# Wiring 2 CAT5 Receptacles



## foodstr2 (Jul 5, 2008)

I'm trying to run a CAT5 cable from my home office to my new warehouse addition outside, about 150 feet away.

I have a 12-strand, solid-wire cable and am trying to use the 8 strands for the CAT5, and 2 for phone and 2 for fax. The phone line and the fax line work fine.

I wired a CAT5 receptacle at each end of the run and intend to plug a male network cable from our router into the office receptacle and a PC NW cable into the warehouse end. (That would make the total cable run 162 feet. As I understand it, max cable length for CAT5 is 328 feet.)

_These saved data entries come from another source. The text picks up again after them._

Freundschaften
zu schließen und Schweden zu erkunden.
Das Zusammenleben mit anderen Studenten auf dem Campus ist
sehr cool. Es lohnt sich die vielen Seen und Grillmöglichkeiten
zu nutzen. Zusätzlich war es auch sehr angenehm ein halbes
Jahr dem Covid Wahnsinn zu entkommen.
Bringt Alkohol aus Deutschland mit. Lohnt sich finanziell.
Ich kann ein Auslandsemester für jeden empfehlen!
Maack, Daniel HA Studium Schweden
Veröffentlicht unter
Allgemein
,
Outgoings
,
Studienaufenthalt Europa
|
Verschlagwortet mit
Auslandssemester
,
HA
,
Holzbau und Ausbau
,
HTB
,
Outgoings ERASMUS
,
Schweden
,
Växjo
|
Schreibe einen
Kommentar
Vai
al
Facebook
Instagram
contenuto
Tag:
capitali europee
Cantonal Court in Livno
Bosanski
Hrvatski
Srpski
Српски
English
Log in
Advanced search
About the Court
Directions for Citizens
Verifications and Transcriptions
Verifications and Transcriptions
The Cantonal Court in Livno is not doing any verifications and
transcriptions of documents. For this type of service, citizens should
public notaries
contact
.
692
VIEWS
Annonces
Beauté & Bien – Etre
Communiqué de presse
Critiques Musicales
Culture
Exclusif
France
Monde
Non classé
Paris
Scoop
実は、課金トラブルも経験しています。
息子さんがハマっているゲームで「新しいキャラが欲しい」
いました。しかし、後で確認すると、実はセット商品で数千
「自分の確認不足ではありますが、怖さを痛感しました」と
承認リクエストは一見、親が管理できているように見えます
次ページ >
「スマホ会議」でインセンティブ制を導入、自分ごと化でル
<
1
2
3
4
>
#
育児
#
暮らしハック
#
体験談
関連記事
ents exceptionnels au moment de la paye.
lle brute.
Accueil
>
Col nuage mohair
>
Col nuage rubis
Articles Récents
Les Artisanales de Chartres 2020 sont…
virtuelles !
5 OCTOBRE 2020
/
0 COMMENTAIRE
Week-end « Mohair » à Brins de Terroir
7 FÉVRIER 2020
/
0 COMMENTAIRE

There is ONE splice in the outdoor run, made using ScotchLoks.

I checked continuity for each of the 8 wires and each is continuous. But my PC doesn't recognize that a NW cable is plugged into it.

I wired the receptacles 1 to 1, 2 to 2, 3 to 3 ... 8 to 8. Is this correct? (I can't use color codes b/c they're different from the receptacles.) Or should it be 1 to 8, 2 to 7, etc.? or some other configuration?

Thanks for your help!

Bruce Hopkins
Quinlan, TX


----------



## Done_Fishin (Oct 10, 2006)

A cat 5 cable normally has 8 wires and NOT 12 as you have in your situation.

THE cable type is usually UTP or Universal twisted pair

How the cable is connected depends upon what you are connecting to.

A cable that connects a PC to another PC or a Router is known as crossed
A PC or a Router to a Switch or HUB is usually known as straight.
Never exceed a distance of ~100meters between devices and try to avoid splicing cables.

check out this site here
http://www.duxcw.com/digest/Howto/network/cable/cable5.htm

where they tell you how to make your own cables 










don't get confused with the above drawings since the pins 4 & 5 are usually connected ( Blue & Blue-White ) and were originally assigned for the phone connections, stopping at the wall socket.

here is a view from the same site of the physical connections








-









I would suggest that you read the whole article and then ask any other questions you may have


----------



## johnwill (Sep 26, 2002)

Do NOT try to use some other type of cable for an Ethernet connection. CAT5/5e/6 has specific impedance specifications that must be observed if you expect the network connection to work!


----------



## foodstr2 (Jul 5, 2008)

If it's 24 gauge solid wire, why would it matter? Is some special "impedance" built into a CAT5 cable?


----------



## Done_Fishin (Oct 10, 2006)

think of it this way .. a piece of wire hangs off of most radios as an aerial. The length is related to the frequency. if the length is wrong you get a higher impedance to the frequency that you may be trying to tune in to!

A pair of wires, running parallel to each other, acts as a transformer depending upon the length and frequency of voltage that is running down one wire. When they are twisted around each other as well this alters the impedance and frequency characteristic. There is also a very small capacitance that is built up between the wires , regardless of whether they are twisted together or not. The insulation material, distance between the wires and the cross sectional area of the wire define what the overall capacitance is per meter .. so when you are thinking "just a piece of wire" you'd better take into account the use, the frequency, the length, the insulation material and the diameter. Even in cases of DC ie no frequency one has to be careful of choice because of application .. it may act like an aerial attracting a signal that will be injected into the equipment you want to use it on.


----------



## johnwill (Sep 26, 2002)

foodstr2 said:


> If it's 24 gauge solid wire, why would it matter? Is some special "impedance" built into a CAT5 cable?


You don't seriously think that you can take any wire that's 24 gauge and successfully use it in a network environment, do you?


----------